Am Samstag war es zwischen Regierungskritikern und der Polizei im Hongkonger Außenbezirk Yuen Long zu Zusammenstößen gekommen. Die Beamten setzten Tränengas, Schlagstöcke, Gummigeschosse und Pfefferspray ein, nachdem Zehntausende Menschen trotz eines Verbots zunächst friedlich durch den Stadtteil gezogen waren. Die Lage eskalierte, als Bereitschaftspolizisten am Abend den Bahnhof von Yuen Long gewaltsam räumten.

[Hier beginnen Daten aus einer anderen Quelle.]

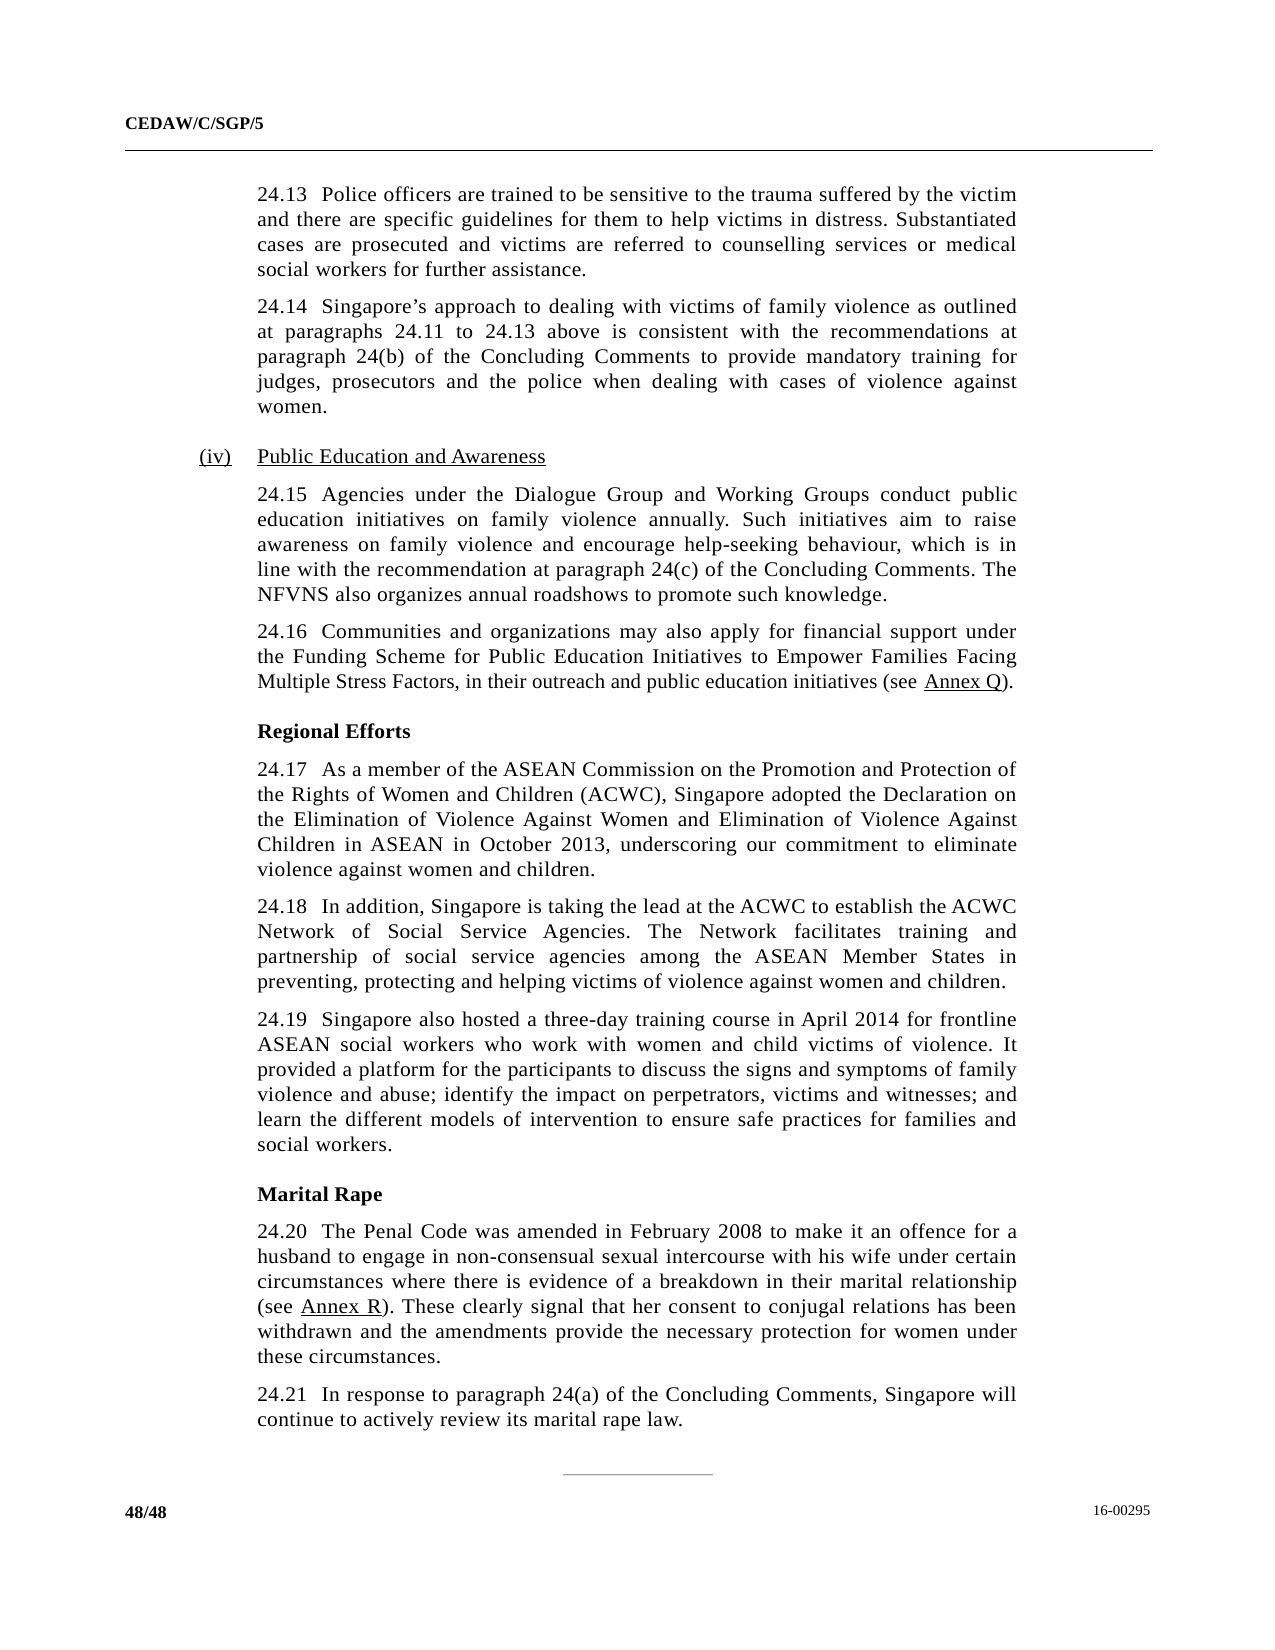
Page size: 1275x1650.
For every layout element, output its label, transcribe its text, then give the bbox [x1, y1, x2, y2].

text (iv) Public Education and Awareness [125, 444, 1019, 469]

Was ist der Unterschied zwischen Pro-Peking-Banden und Polizisten?
Joshua Wong, Aktivist

Die Demonstranten hatten Yuen Long für ihren Marsch gewählt, weil am Bahnhof des abgelegenen Bezirks vergangenes Wochenende Regierungskritiker von Schlägern in weißen T-Shirts mit Eisenstangen und Stöcken angegriffen worden waren. Die Protestbewegung kritisierte das Vorgehen der Polizei. "Was ist der Unterschied zwischen Pro-Peking-Banden und Polizisten?", fragte der bekannte Hongkonger Aktivist Joshua Wong auf Twitter. Sowohl die Polizei als auch die Banden hätten nun innerhalb einer Woche am Bahnhof von Yuen Long unschuldige Bürger attackiert.  

Demonstranten geben nicht auf

Die überwiegend friedlichen Massenproteste gegen Hongkongs pro-chinesische Regierung dauern bereits seit sieben Wochen an. Inzwischen haben sich die Proteste ausgeweitet: Die Demonstranten fordern demokratische Reformen, ein allgemeines Stimmrecht und den Rücktritt der pekingtreuen Lam. Die Zentralregierung in Peking hat die Proteste in den vergangenen Wochen in zunehmend scharfem Ton verurteilt. Lam hat bislang kein Einlenken gezeigt. In der Öffentlichkeit war die Regierungschefin in den vergangenen Wochen kaum noch zu sehen.